Выбрать главу

Итак, мы приближаемся к пониманию подлинной сути нынешнего глобализма. Его носители на Западе — в сущности, те же этнические провинциалы, которые не хотят общечеловеческого будущего; их глобализм не идет дальше присвоения глобальных (планетарных) ресурсов алчным меньшинством «избранных», считающих все остальное человечество не достойным этого богатства.

Глобальные ресурсы для узко эгоистических интересов меньшинства — вот настоящее кредо «глобализма», о котором здесь идет речь.

«ПАЛОМНИКИ» И «ТУРИСТЫ»

Но глобализм имеет и еще одну составляющую, определяющую его «человеческое» измерение. Речь идет о философии постмодернизма. Сегодня итоги «холодной войны» в большинстве случаев выдают за победу либерализма над коммунизмом. Однако если здесь и может идти речь о либерализме, то лишь о «реконструированном», а точнее «де-конструированном» постмодернизмом. К чему сводится эта деконструкция?

Речь идет в первую очередь о намеренном разрушении грандиозного социокультурного проекта Просвещения, связанного с созиданием единого Большого пространства и единого в своей направленности Большого исторического времени. В разгар «холодной войны» все знали, что в ходе ее сталкиваются два больших проекта, каждый из которых вышел из европейского Просвещения, из модерна. Участники борьбы говорили на едином языке Просвещения; на каждом континенте — в Европе, Азии, Африке и Америке люди сопоставляли два проекта, коммунистический и либеральный (капиталистический), сталкивающиеся в едином социокультурном поле. Речь шла не о разности целей, а о разном понимании способов их достижения. Цели же провозглашались единые: свобода, равенство, благосостояние, просвещение, вертикальная социальная мобильность и пр.

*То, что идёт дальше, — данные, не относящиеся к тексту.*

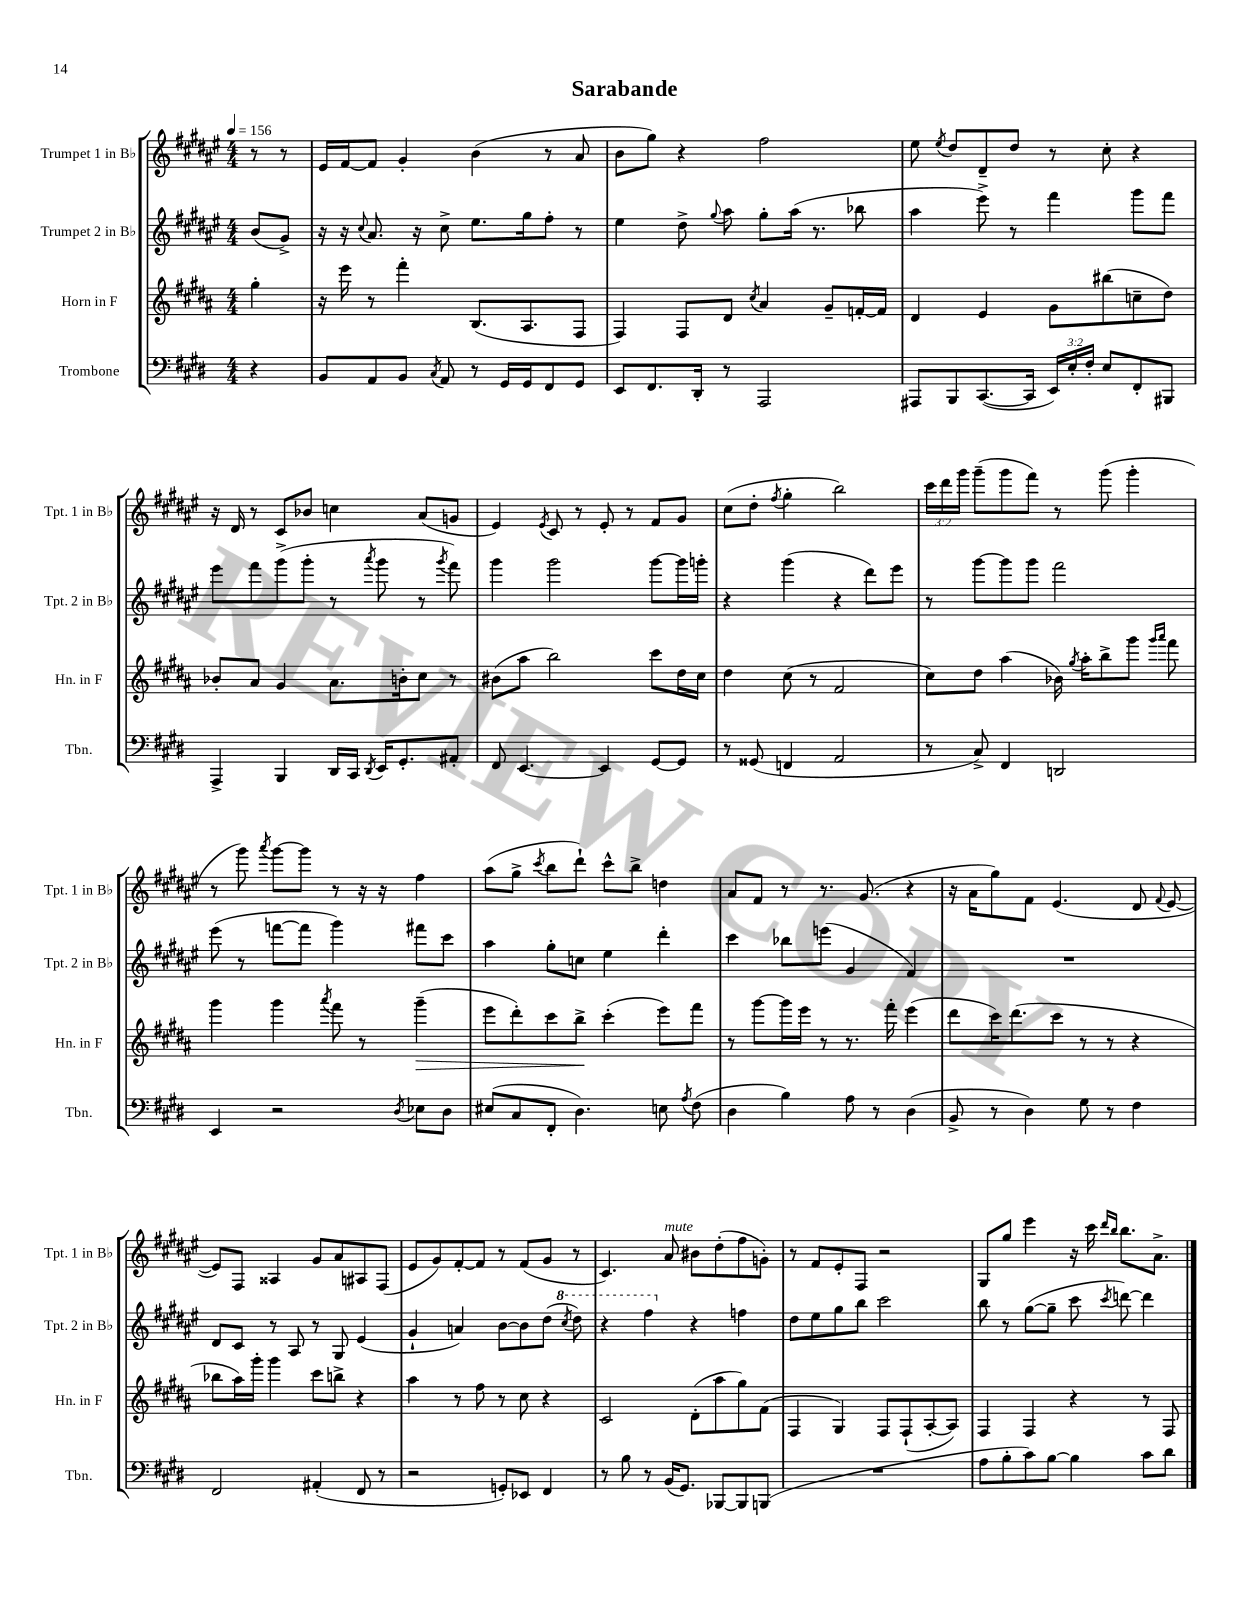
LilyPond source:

\header { title = "Sarabande" }
<<
\new StaffGroup <<
\new Staff = "s0" \with { instrumentName = "Trumpet 1 in Bb" shortInstrumentName = "Tpt. 1 in Bb" } {
    \clef treble \key fis \major \numericTimeSignature \time 4/4 \override Staff.TupletNumber.text = #tuplet-number::calc-fraction-text \partial 4 \tempo 4 = 156
    \autoBeamOff r8 r8 |
    eis'16[ fis'16~ fis'8] gis'4-. b'4( r8 ais'8 |
    b'8[ gis''8]) r4 fis''2 |
    eis''8 \acciaccatura { eis''8 } dis''8[ dis'8-- dis''8] r8 cis''8-. r4 |
    r16 dis'16 r8 cis'8[ bes'8] c''4 ais'8[( g'8] |
    eis'4) \acciaccatura { eis'8 } cis'8 r8 eis'8-. r8 fis'8[ gis'8] |
    cis''8[( dis''8]-. \acciaccatura { fis''8 } gis''4-. b''2) |
    \tuplet 3/2 { cis'''16[ dis'''16 gis'''16] } gis'''8[--( gis'''8 fis'''8]) r8 gis'''8( gis'''4-. |
    r8 gis'''8) \acciaccatura { ais'''8 } gis'''8[~ gis'''8] r8 r16 r16 fis''4 |
    ais''8[( gis''8]-> \acciaccatura { cis'''8 } b''8[ dis'''8]-!) cis'''8[-^ b''8]-> d''4 |
    ais'8[ fis'8] r8 r8. gis'8.( r4 |
    r16 ais'16[ gis''8) fis'8] eis'4.( dis'8 \appoggiatura { fis'8 } eis'8~ |
    eis'8[) fis8] aisis4 gis'8[ ais'8 ais8 fis8]( |
    eis'8[ gis'8) fis'8~-. fis'8] r8 fis'8[( gis'8] r8 |
    cis'4.) ais'8^\markup { \italic "mute" } bis'8[ dis''8-.( fis''8 g'8]-.) |
    r8 fis'8[ eis'8-. fis8] r2 |
    gis8[ gis''8] eis'''4 r16 cis'''16 \grace { dis'''16[ b''16] } b''8.[ ais'8.]-> \bar "|." |
}
\new Staff = "s1" \with { instrumentName = "Trumpet 2 in Bb" shortInstrumentName = "Tpt. 2 in Bb" } {
    \clef treble \key fis \major \numericTimeSignature \time 4/4 \partial 4
    \autoBeamOff b'8[( gis'8]->) |
    r16 r16 \appoggiatura { cis''8 } ais'8. r16 cis''8-> eis''8.[ gis''16 fis''8]-. r8 |
    eis''4 dis''8-> \appoggiatura { gis''8 } ais''8 gis''8[-. ais''16]( r8. bes''8 |
    ais''4 eis'''8->) r8 fis'''4 gis'''8[ fis'''8] |
    eis'''8[ fis'''8 gis'''8->( gis'''8]-. r8 \acciaccatura { ais'''8 } gis'''8 r8 \acciaccatura { gis'''8 } fis'''8) |
    gis'''4 gis'''2 gis'''8[~ gis'''16 g'''16]-. |
    r4 gis'''4( r4 dis'''8[) eis'''8] |
    r8 gis'''8[~ gis'''8 gis'''8] fis'''2 |
    eis'''8( r8 f'''8[~ f'''8] gis'''4) fis'''8[ cis'''8] |
    ais''4 gis''8[-. c''8] eis''4 dis'''4-. |
    cis'''4 bes''8[ e'''8]( gis'4 fis'4) |
    R1 |
    dis'8[ cis'8] r8 ais8 r8 gis8 eis'4( |
    gis'4-! a'4) b'8[~ b'8 dis''8]( \ottava #1 \acciaccatura { cis'''8 } dis'''8) |
    r4 fis'''4 \ottava #0 r4 f''4 |
    dis''8[ eis''8 gis''8 b''8] cis'''2 |
    b''8 r8 gis''8[~( gis''8]-- cis'''8 \acciaccatura { cis'''8 } d'''8~) d'''4 \bar "|." |
}
\new Staff = "s2" \with { instrumentName = "Horn in F" shortInstrumentName = "Hn. in F" } {
    \clef treble \key b \major \numericTimeSignature \time 4/4 \partial 4
    \autoBeamOff gis''4-. |
    r16 e'''16 r8 fis'''4-. b8.[( ais8. fis8] |
    fis4) fis8[ dis'8] \acciaccatura { cis''8 } ais'4 gis'8[-- f'16~-. f'16] |
    dis'4 e'4 gis'8[ bis''8( c''8-- dis''8]) |
    bes'8[-. ais'8] gis'4 ais'8.[ b'16-. cis''8] r8 |
    bis'8[( ais''8] b''2) cis'''8[ dis''16 cis''16] |
    dis''4 cis''8( r8 fis'2 |
    cis''8[) dis''8] ais''4( bes'16) \acciaccatura { gis''8 } ais''16[-. b''8-> gis'''8] \grace { gis'''16[ ais'''16] } fis'''8 |
    gis'''4 gis'''4 \acciaccatura { ais'''8 } fis'''8 r8 gis'''4--\>( |
    e'''8[ dis'''8-.) cis'''8 b''8]->\! cis'''4-.( e'''8[) fis'''8] |
    r8 gis'''8[~ gis'''16 e'''16] r8 r8. fis'''16-. e'''4( |
    dis'''8[ cis'''16) dis'''8.( cis'''8] r8 r8 r4 |
    bes''8[ ais''16) gis'''16]-. gis'''4 cis'''8[ b''8]-> r4 |
    ais''4 r8 fis''8 r8 cis''8 r4 |
    cis'2 dis'8[-.( ais''8 gis''8) fis'8]( |
    fis4 gis4) fis8[ fis8-!( ais8~-. ais8]) |
    fis4 fis4 r4 r8 fis8 \bar "|." |
}
\new Staff = "s3" \with { instrumentName = "Trombone" shortInstrumentName = "Tbn." } {
    \clef bass \key e \major \numericTimeSignature \time 4/4 \override Staff.TupletNumber.text = #tuplet-number::calc-fraction-text \partial 4
    \autoBeamOff r4 |
    b,8[ a,8 b,8] \acciaccatura { cis8 } a,8 r8 gis,16[ gis,16 fis,8 gis,8] |
    e,8[ fis,8. dis,16]-. r8 a,,2 |
    ais,,8[ b,,8 cis,8.~( cis,16] \tuplet 3/2 { e,16[) e16-. fis16]-. } e8[ fis,8-. bis,,8] |
    a,,4-> b,,4 dis,16[ cis,16] \acciaccatura { dis,8 } e,16[ gis,8.-. ais,8]-. |
    fis,8 e,4.~ e,4 gis,8[~ gis,8] |
    r8 gisis,8( f,4 a,2 |
    r8 cis8->) fis,4 d,2 |
    e,4 r2 \acciaccatura { dis8 } ees8[ dis8] |
    eis8[( cis8 fis,8]-. dis4.) e8 \acciaccatura { a8 } fis8( |
    dis4 b4) a8 r8 dis4( |
    b,8-> r8 dis4) gis8 r8 fis4 |
    fis,2 ais,4-.( fis,8 r8 |
    r2 g,8[-.) ees,8] fis,4 |
    r8 b8 r8 b,16[( gis,8.]) bes,,8[~ bes,,8 b,,8]( |
    R1 |
    a8[ b8-. cis'8) b8]~ b4 cis'8[ dis'8] \bar "|." |
}
>>
>>
\layout { \context { \Score \remove "Bar_number_engraver" } }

Философия постмодернизма начала свое разрушение единого языка культуры с разрушения единого пространства. Со времен появления homo sapiens никто не сомневался, что на земле обитает один человеческий вид, который может внутри себя различаться расовыми и этническими признаками, но это нимало не влияет на его принципиальное единство. И вот постмодернисты, эксплуатируя тезис плюрализма культур, стали говорить о множественности человеческих видов, или социокультурных пространств, не имеющих общего языка и смысла.

В таком контексте, скажем, социализм уже выглядит не как одна из разновидностей единого модернизационного (исторического) проекта, способная вдохновить людей на любом континенте, а как экзотическая особенность русской «туземной» культуры. Для сопоставления классического и постмодернистского взгляда на вещи полезно было бы воспользоваться метафорами одного из наиболее известных пропагандистов постмодерна — Збигнева Баумана1.

Он говорит, что культура модерна может быть представлена фигурой паломника, культура постмодерна — фигурой туриста. Сознание паломника центростремительно: где бы он ни находился, его путь в Мекку или в Иерусалим означает, что место его постоянного пребывания и священный центр мира суть точки единого организованного и иерархизированного пространства, придающего нашей жизни высший смысл. Паломник идет не любоваться достопримечательностями, а подтвердить свою ангажированность едиными ценностями, которые пространственная удаленность не может ослабить.

Совсем иначе ведет себя турист как центральная фигура постмодернистской эпохи. Он пересекает континенты, желая вкусить культурной экзотики, которая не более чем любопытна. Здесь не предполагается ангажированность теми смыслами и ценностями, которыми насыщена инокультурная среда. Напротив, чувство отстраненности от нее — сознание свободного наблюдателя или досужего, игрового стилизатора составляет главную прелесть туризма. Турист не ищет единого смысла; напротив, он пересекает границы различных культур, каждый раз рассчитывая увидеть нечто принципиально непохожее, невиданное. Чем выше дискретность социокультурного поля мира, тем острее удовольствие туриста. Его устроила бы полная мозаичность мира, населенного разными человеческими видами.

Именно такую картину мира утверждает философия постмодернизма. Мы здесь сталкиваемся с тем же парадоксом, о каком упоминалось выше. Архаичная ныне фигура паломника была несравненно ближе к подлинному глобализму, чем фигура постмодернистского туриста. Паломник свято верил в единство человеческого рода, в единство мира и потому готов был спорить о ценностях. В самом деле: если речь идет о едином пространстве, в котором предстоит жить всем, то различные проекты и ценности стоит сопоставлять с целью отбора наилучших, предназначенных для всего человечества.